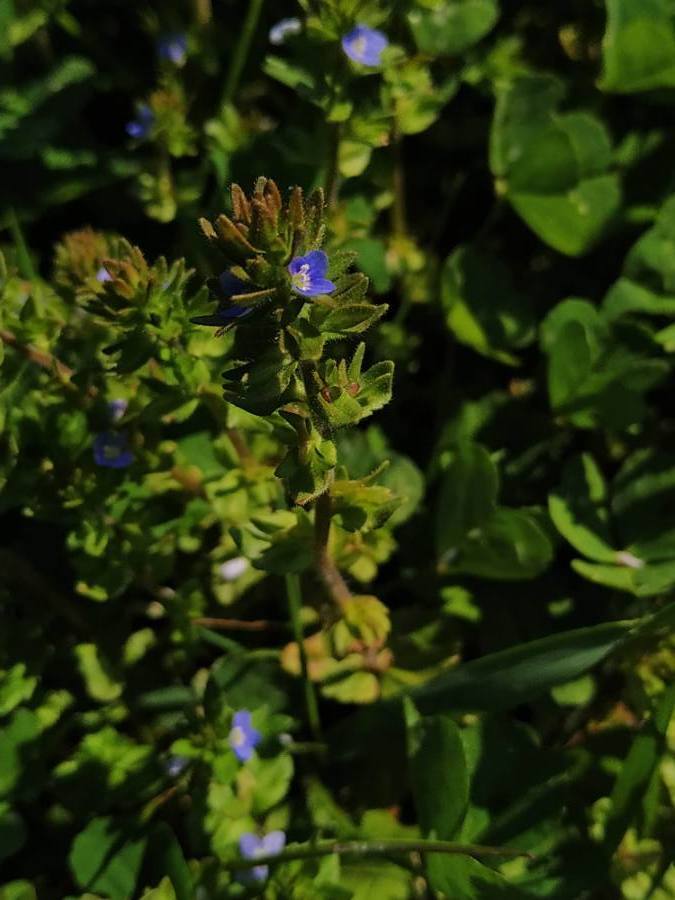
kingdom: Plantae
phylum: Tracheophyta
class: Magnoliopsida
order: Lamiales
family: Plantaginaceae
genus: Veronica
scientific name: Veronica arvensis
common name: Corn speedwell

> EXERCISE REQUIREMENTS:
Put every line of the entries above into a single numbered list, skipping any blank lines. Leave the pictures out.

> FULL OUTPUT:
1. kingdom: Plantae
2. phylum: Tracheophyta
3. class: Magnoliopsida
4. order: Lamiales
5. family: Plantaginaceae
6. genus: Veronica
7. scientific name: Veronica arvensis
8. common name: Corn speedwell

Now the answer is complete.